Unnamed: 0,YEAR,DEATHS,RATE
0,2005.0,30540.0,540.5
1,2014.0,33508.0,572.0
2,2015.0,36132.0,620.3
3,2016.0,38551.0,652.7
4,2017.0,39673.0,677.6
5,2018.0,39615.0,669.4
6,,0.0,0.0


### Remarks:
* From above we can see a constant incease in the number of deaths due to firearms from 2005 through 2018.
* There is a slight drop from in deaths from 2017 to 2018 by  58 deaths. 

In [118]:
# Investigating the years in our dataset.
Df["YEAR"].unique()

array(['2018.0', '2017.0', '2016.0', '2015.0', '2014.0', '2005.0', 'nan'],
      dtype=object)

In [119]:
# Finding top 10 states with most number of deaths. 
D = Df.groupby('STATE',as_index=None).agg({"DEATHS":"mean","RATE":"mean"})
D.sort_values("DEATHS", ascending= False,ignore_index=True).head(10)
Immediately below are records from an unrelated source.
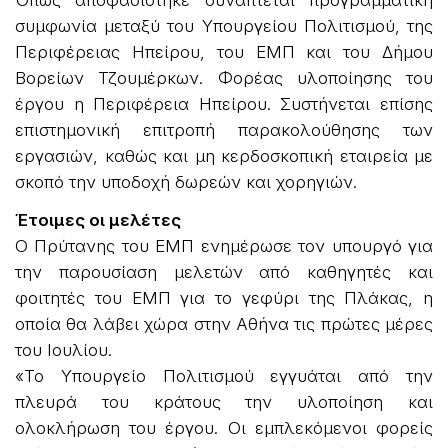
Όπως αποφασίστηκε συνάπτεται προγραμματική
συμφωνία μεταξύ του Υπουργείου Πολιτισμού, της
Περιφέρειας Ηπείρου, του ΕΜΠ και του Δήμου
Βορείων Τζουμέρκων. Φορέας υλοποίησης του
έργου η Περιφέρεια Ηπείρου. Συστήνεται επίσης
επιστημονική επιτροπή παρακολούθησης των
εργασιών, καθώς και μη κερδοσκοπική εταιρεία με
σκοπό την υποδοχή δωρεών και χορηγιών.
Έτοιμες οι μελέτες
Ο Πρύτανης του ΕΜΠ ενημέρωσε τον υπουργό για
την παρουσίαση μελετών από καθηγητές και
φοιτητές του ΕΜΠ για το γεφύρι της Πλάκας, η
οποία θα λάβει χώρα στην Αθήνα τις πρώτες μέρες
του Ιουλίου.
«Το Υπουργείο Πολιτισμού εγγυάται από την
πλευρά του κράτους την υλοποίηση και
ολοκλήρωση του έργου. Οι εμπλεκόμενοι φορείς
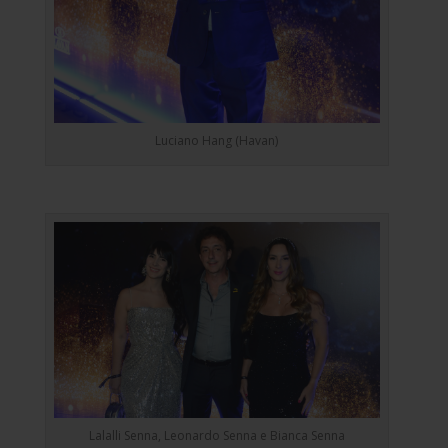
Luciano Hang (Havan)
Lalalli Senna, Leonardo Senna e Bianca Senna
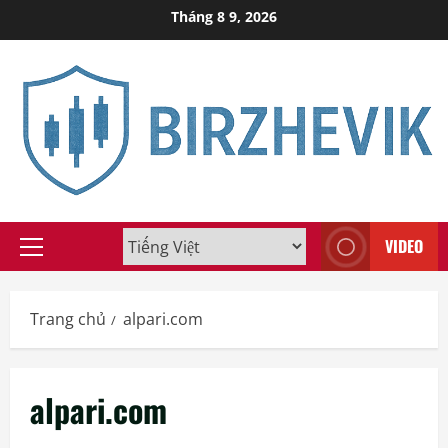
Skip
Tháng 8 9, 2026
to
content
VIDEO
Primary
Menu
Trang chủ
alpari.com
alpari.com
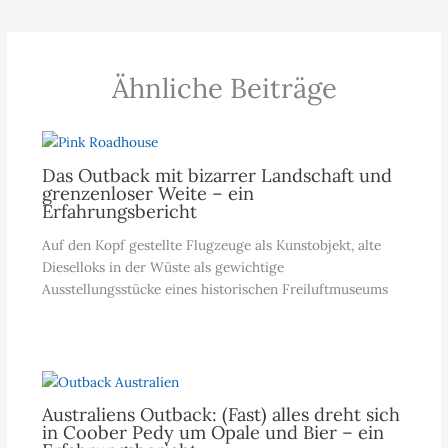
Ähnliche Beiträge
Das Outback mit bizarrer Landschaft und
grenzenloser Weite – ein
Erfahrungsbericht
Auf den Kopf gestellte Flugzeuge als Kunstobjekt, alte
Dieselloks in der Wüste als gewichtige
Ausstellungsstücke eines historischen Freiluftmuseums
Australiens Outback: (Fast) alles dreht sich
in Coober Pedy um Opale und Bier – ein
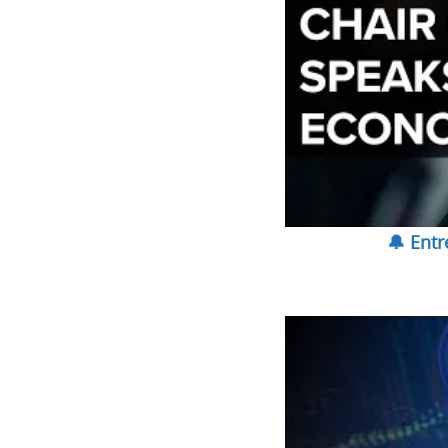
🔔 Ent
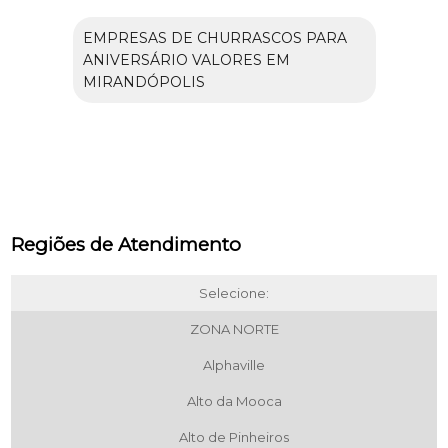
EMPRESAS DE CHURRASCOS PARA
ANIVERSÁRIO VALORES EM
MIRANDÓPOLIS
Regiões de Atendimento
Selecione:
ZONA NORTE
Alphaville
Alto da Mooca
Alto de Pinheiros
Unnamed: 0,STATE,DEATHS,RATE
0,TX,3154.833333,11.7
1,CA,3149.666667,7.983333
2,FL,2522.833333,11.9
3,PA,1512.0,11.616667
4,GA,1462.833333,14.333333
5,OH,1398.666667,11.916667
6,NC,1311.5,12.966667
7,IL,1305.5,10.2
8,MI,1168.5,11.683333
9,TN,1114.833333,16.733333


In [120]:
 # Finding the 10 states that recorded highest death rates.
D = Df.groupby('STATE',as_index=None).agg({"RATE":"mean"})
D.sort_values("RATE", ascending= False,ignore_index=True).head(10)

Unnamed: 0,STATE,RATE
0,AK,21.483333
1,LA,20.383333
2,AL,19.783333
3,MS,19.7
4,MT,18.483333
5,MO,18.05
6,WY,17.816667
7,AR,17.7
8,NM,17.633333
9,OK,16.75


### **Remarks**:
* Although **TX, CA, PA, FL, GA** redocrded the most number of deaths in available data, these values simply do take into consideration the States population.
* Taking into consideration States population, states that recorded most deaths from firearms are: **Ak, LA, AL, MS, MT..** in that oder. This description gives a better respresentation since it take into account the population of the diferent states. **(ratio of deaths per 100,000 population)**.

In [121]:
# Finding 10 states which recorded least number of deaths.
D.sort_values("RATE", ascending= False,ignore_index=True).tail(10)

Unnamed: 0,STATE,RATE
40,NE,8.75
41,IA,8.15
42,CA,7.983333
43,MN,7.433333
44,NJ,5.25
45,CT,5.033333
46,NY,4.316667
47,RI,3.766667
48,MA,3.366667
49,HI,3.216667


### **Remark**:
* States that recoded least number of deaths in ratio to their population are **: HI, MA, RI, NY, CT, NJ, ...** in icreasing order.